■ **Brief 1**
Answer these questions from the customer success transcript:
(a) How many people came with different ideas that all related to the same data?
(b) What data did someone suggest pulling in to ping people when their questions go unanswered by a peer?
(c) What kind of moments does the transcript say actually make a huge difference?
■ **Brief 2**
Quote the customer success transcript, starting with "Honestly, it is" and going on through "there's like the.".
-- Selected text follows --
If you can show your work and you bring everybody along, it goes a really long way to the change management and getting people to use data and, more than just using it, get curious about what more could we do, because everybody has some great idea. They just may not know exactly how to execute on it. So if they see what's possible, they see the work that you did to get there, then you know, all the time I have people come to ask you some ideas. Like somebody said hey, can we pull in our community data and then use that to ping people when questions don't get answered by one of their peers, and then how can we build that into our health score? So it's, you know, different. Three different people came with three different ideas, all relating to the same data, that all make our customers lives better.

Speaker 2:

Yeah, and that kind of stuff is lurking everywhere. You just got to kind of go look for it and think about it creatively. And I really like what you said you know about just not being able, not being afraid to jump in, because so much of kind of what we do in CS is gracefully falling on our heart a little bit not being afraid to do so, because like.

Speaker 2:

Honestly, it is those human moments that actually make a huge difference versus you know, if everything's kind of hunky dory and by the book and by the recipe or whatever, you're probably missing some great opportunities to connect, you know, with your customers organically and and it also shows that you know you're you're, you're trying to do things and and you know to improve, improve upon the experiences. It's not like we're purposely going out of our way to like send extra emails, but yeah, I mean I think there's like the.
-- Selected text concluded --
-- Data for analysis follows --
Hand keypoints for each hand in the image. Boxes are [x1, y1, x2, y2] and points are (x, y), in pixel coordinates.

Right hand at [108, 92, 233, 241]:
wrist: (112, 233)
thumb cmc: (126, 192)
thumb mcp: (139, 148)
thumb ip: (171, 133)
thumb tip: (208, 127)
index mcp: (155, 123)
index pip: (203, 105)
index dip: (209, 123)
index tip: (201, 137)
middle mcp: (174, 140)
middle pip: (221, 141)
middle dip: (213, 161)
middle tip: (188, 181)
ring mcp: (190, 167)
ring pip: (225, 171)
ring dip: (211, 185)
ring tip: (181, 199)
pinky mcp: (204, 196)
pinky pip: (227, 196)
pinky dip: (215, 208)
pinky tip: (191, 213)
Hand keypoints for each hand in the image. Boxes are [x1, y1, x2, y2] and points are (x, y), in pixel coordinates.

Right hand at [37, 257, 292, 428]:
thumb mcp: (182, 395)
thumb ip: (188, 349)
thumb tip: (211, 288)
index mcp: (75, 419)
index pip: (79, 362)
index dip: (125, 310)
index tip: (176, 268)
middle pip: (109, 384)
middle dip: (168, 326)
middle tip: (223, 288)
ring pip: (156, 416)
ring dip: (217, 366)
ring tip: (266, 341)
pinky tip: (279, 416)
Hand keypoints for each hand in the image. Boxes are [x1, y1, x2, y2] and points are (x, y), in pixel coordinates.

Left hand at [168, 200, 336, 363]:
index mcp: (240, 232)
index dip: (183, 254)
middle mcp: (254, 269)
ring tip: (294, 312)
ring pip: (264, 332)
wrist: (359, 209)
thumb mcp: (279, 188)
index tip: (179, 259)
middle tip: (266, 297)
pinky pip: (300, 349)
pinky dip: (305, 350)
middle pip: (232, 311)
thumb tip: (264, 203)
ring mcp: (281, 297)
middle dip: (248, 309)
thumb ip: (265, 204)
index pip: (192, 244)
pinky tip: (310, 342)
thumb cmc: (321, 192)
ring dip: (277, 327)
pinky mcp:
-- Data for analysis concluded --
-- Data for analysis follows --
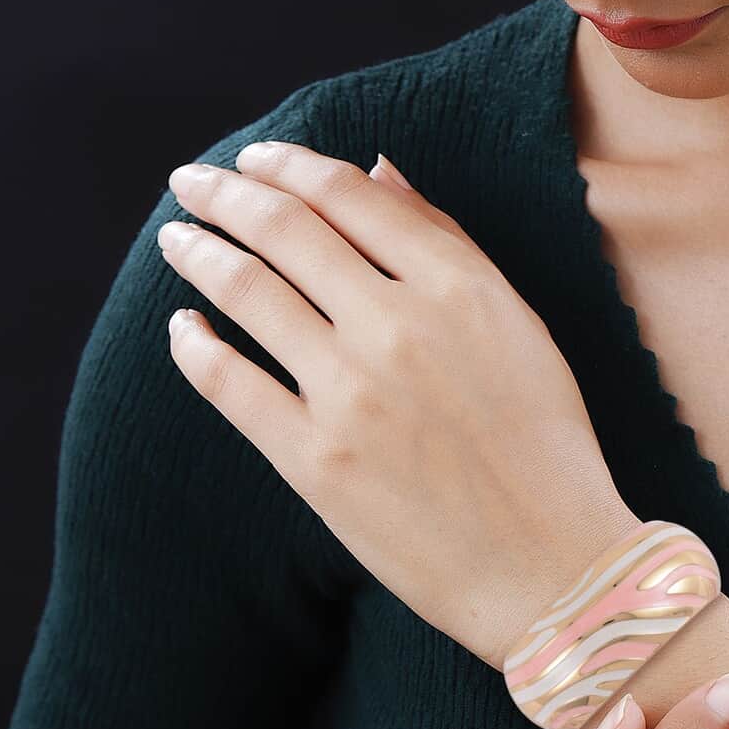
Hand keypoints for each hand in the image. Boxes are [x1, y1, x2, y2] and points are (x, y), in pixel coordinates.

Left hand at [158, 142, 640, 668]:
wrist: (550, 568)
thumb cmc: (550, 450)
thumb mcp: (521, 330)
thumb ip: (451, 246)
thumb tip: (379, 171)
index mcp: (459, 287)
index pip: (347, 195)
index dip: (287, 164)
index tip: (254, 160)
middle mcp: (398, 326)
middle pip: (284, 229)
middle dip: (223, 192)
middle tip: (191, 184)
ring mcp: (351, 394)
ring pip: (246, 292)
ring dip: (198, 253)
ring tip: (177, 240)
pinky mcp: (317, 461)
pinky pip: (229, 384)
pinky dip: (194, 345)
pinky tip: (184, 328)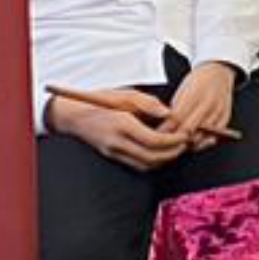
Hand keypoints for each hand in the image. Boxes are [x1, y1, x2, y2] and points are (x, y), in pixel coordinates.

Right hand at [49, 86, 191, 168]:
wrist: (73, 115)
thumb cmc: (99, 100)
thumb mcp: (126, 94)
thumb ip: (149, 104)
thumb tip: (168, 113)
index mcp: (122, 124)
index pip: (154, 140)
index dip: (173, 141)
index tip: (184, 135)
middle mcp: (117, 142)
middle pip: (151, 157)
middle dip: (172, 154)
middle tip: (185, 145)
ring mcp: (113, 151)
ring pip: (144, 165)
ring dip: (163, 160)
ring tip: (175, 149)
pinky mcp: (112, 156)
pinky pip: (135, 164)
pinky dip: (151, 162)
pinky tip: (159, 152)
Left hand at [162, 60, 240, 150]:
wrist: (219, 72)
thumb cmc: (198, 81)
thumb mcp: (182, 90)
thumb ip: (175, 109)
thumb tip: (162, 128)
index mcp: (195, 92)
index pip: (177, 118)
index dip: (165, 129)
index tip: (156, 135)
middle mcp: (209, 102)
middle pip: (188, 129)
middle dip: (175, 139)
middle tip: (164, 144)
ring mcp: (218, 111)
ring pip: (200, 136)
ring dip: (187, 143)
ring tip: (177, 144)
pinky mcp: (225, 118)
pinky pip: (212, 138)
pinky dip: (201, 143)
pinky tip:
-- Data for analysis concluded --
■ **Worked solution 1**
(a) Three
(b) Community data
(c) Human moments

■ **Worked solution 2**
Honestly, it is those human moments that actually make a huge difference versus you know, if everything's kind of hunky dory and by the book and by the recipe or whatever, you're probably missing some great opportunities to connect, you know, with your customers organically and and it also shows that you know you're you're, you're trying to do things and and you know to improve, improve upon the experiences. It's not like we're purposely going out of our way to like send extra emails, but yeah, I mean I think there's like the.